A violência conjugal é muito mais comum do que se imagina. Há pelo menos dois equívocos nessa compreensão estreita sobre a ordem social. O primeiro é que nem todos os homens agridem suas companheiras. Embora a violência de gênero seja um fenômeno universal, não é uma prática de todos os homens. O segundo, e mais importante, é que a vida privada não é um espaço sacralizado e distante das regras de civilidade e justiça.

O Estado tem o direito e o dever de atuar para garantir a igualdade entre homens e mulheres, seja na casa ou na rua. A Lei Maria da Penha é a resposta mais sistemática e eficiente que o Estado brasileiro já deu para romper com essa complexidade da violência de gênero.

A surpresa pelo absurdo dessa dor tem que ser capaz de nos mover para a mudança de padrões sociais injustos. O modelo patriarcal é uma das explicações para o fenômeno da violência contra a mulher, pois a reduz a objeto de posse e prazer dos homens.

Outra hipótese de compreensão do fenômeno é a persistência da impunidade à violência de gênero. A impunidade facilita o surgimento das redes de proteção aos agressores e enfraquece nossa sensibilidade à dor das vítimas.

A aplicação do castigo aos agressores não é suficiente para modificar os padrões culturais de opressão, mas indica que modelo de sociedade queremos para garantir a vida das mulheres.

Sintomas da Co-dependência

A Co-dependência é uma condição específica que se caracteriza por uma preocupação e uma dependência excessivas (emocional, social e a vezes física), de uma pessoa em relação à outra, reconhecidamente problemática. Depender tanto assim de outra pessoa se converte em uma condição patológica que caracteriza o co-dependente, comprometendo suas relações com as demais pessoas. 

Em pouco tempo o co-dependente começa a achar que ninguém apóia a pessoa problema (como ele), que ambos são incompreendidos, ele e a pessoa problemática, ambos não recebem o apoio merecido, etc.

O Co-dependente tem seu próprio estilo de vida e seu modo de se relacionar consigo próprio, com os demais e com a pessoa problemática.
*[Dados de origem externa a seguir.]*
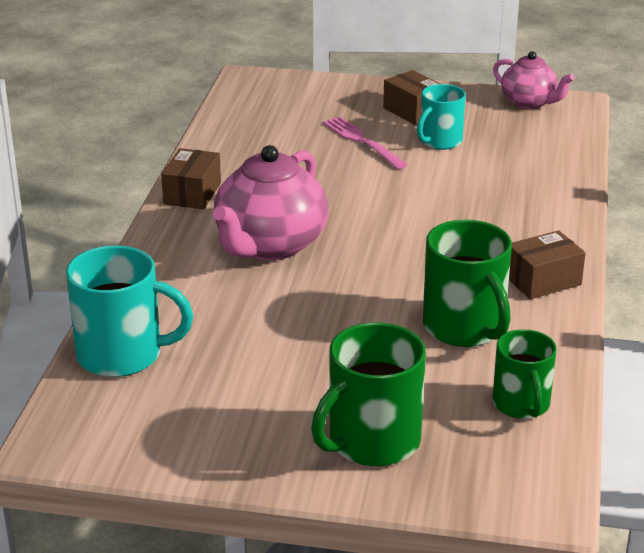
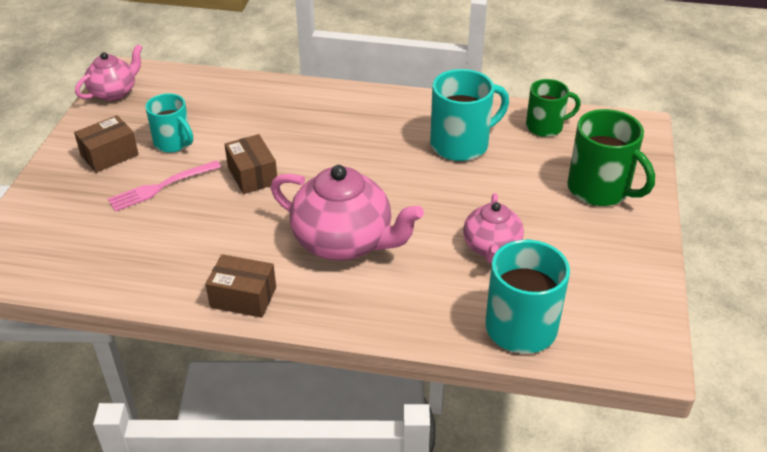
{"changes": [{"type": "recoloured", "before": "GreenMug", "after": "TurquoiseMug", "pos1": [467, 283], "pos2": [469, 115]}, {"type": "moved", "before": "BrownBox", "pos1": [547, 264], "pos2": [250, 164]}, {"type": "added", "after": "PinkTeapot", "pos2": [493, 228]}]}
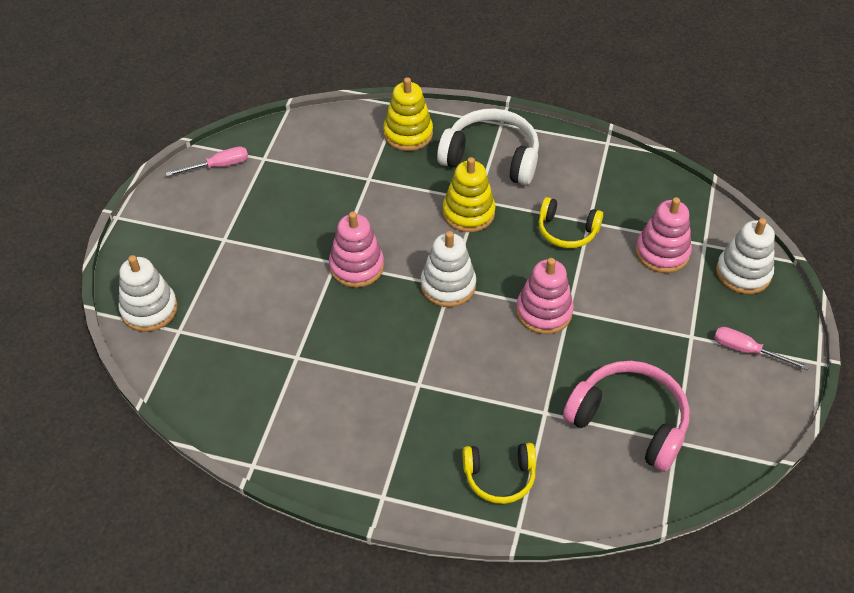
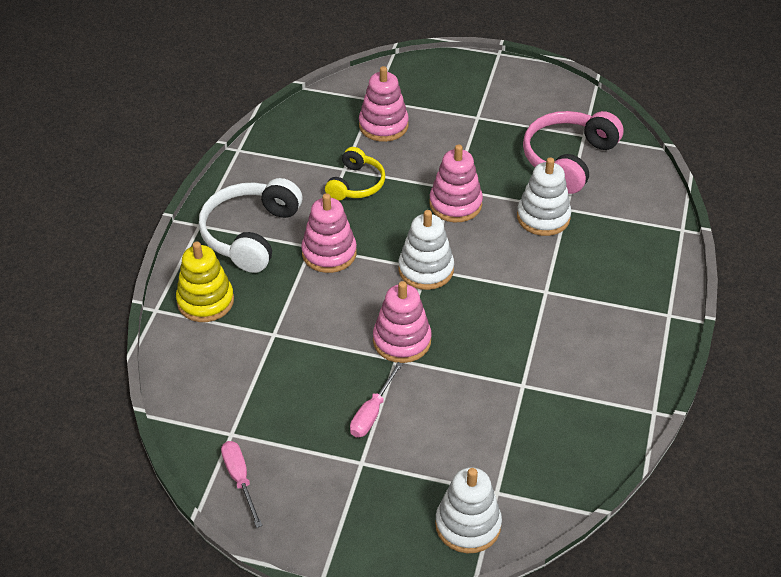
{"changes": [{"type": "recoloured", "before": "YellowStackingToy", "after": "PinkStackingToy", "pos1": [469, 194], "pos2": [329, 233]}, {"type": "moved", "before": "WhiteStackingToy", "pos1": [745, 256], "pos2": [544, 196]}, {"type": "moved", "before": "PinkScrewdriver", "pos1": [761, 348], "pos2": [376, 399]}, {"type": "removed", "before": "YellowHeadphones", "pos1": [499, 473]}]}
Devido sua baixa auto-estima, ele sempre se preocupa mais com os outros do que consigo mesmo (pelo menos aparentemente).

Co-dependência emocional

Intrigante e até misteriosa, é a aparente perseverança com que algumas mulheres, se dedicam ao companheiros com problemas de dependência, alcoolismo, jogo patológico ou outro transtorno grave da personalidade. 

Difícil entender como e porque essas mulheres suportam heroicamente todo tipo de comportamento problemático, ou até atitudes sociopáticas dos companheiros, como se assumissem uma espécie de desígnio ou “carma”, para o qual fossem condenados para todo o sempre.